### Records supplied
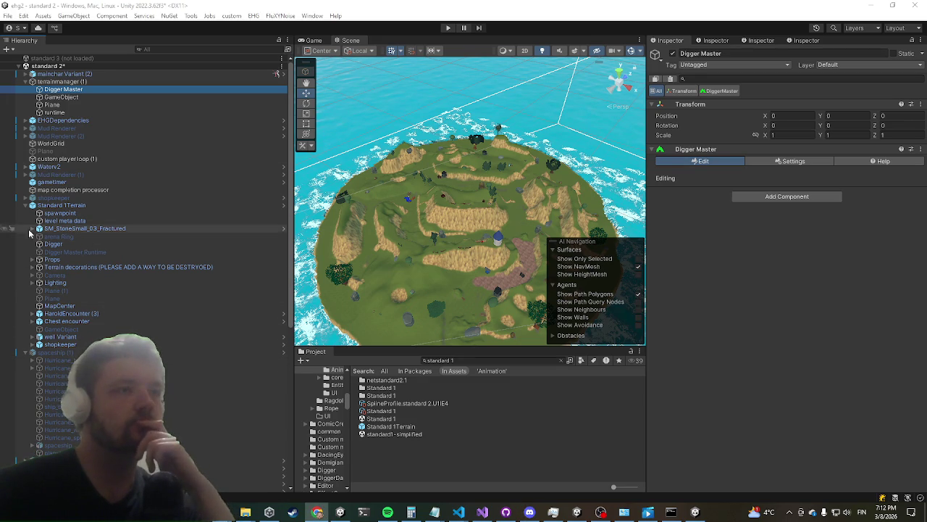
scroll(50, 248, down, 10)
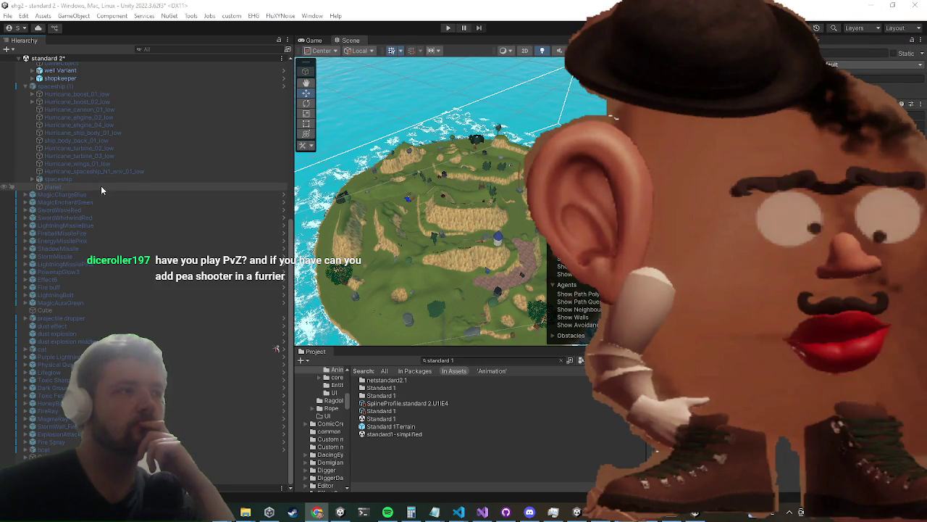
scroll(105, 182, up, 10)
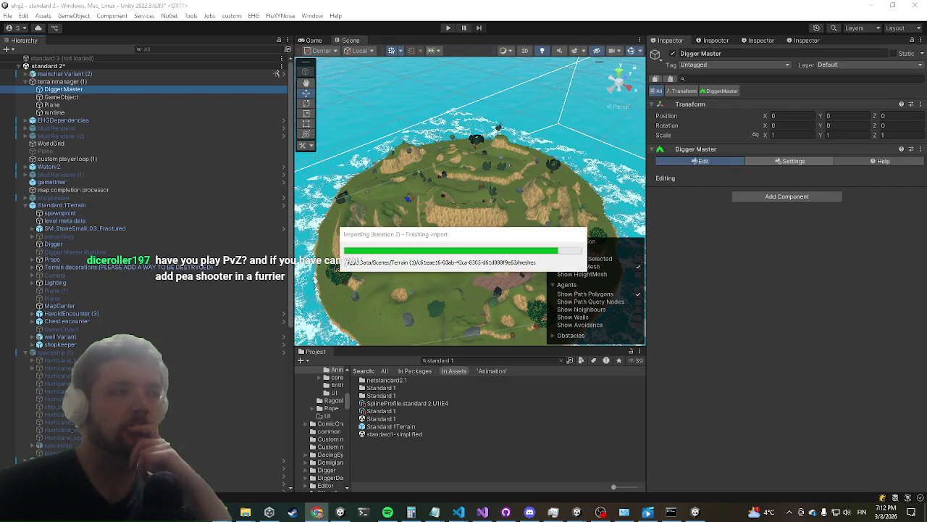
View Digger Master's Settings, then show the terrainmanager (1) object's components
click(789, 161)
* * *
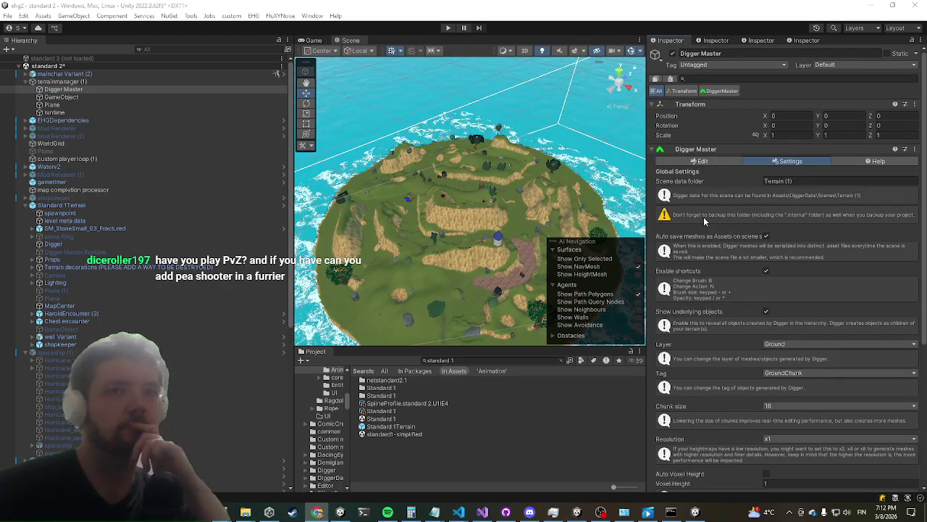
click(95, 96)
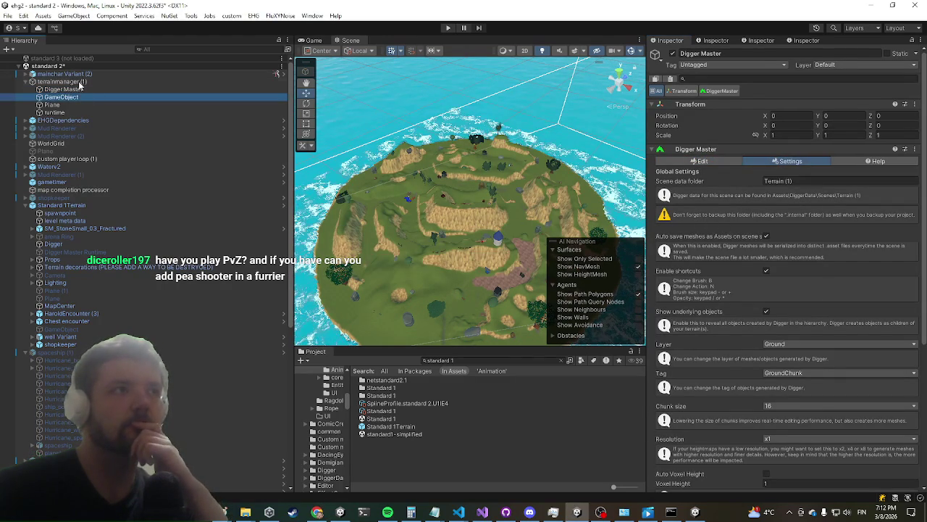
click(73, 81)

### Task brief
Return exactly the part of the listing above that opens with the line containing "scroll(50, 248, down, 10)" and closes with the line containing "click(789, 161)". Pictures stay out.

### Written response
scroll(50, 248, down, 10)
scroll(105, 182, up, 10)
View Digger Master's Settings, then show the terrainmanager (1) object's components
click(789, 161)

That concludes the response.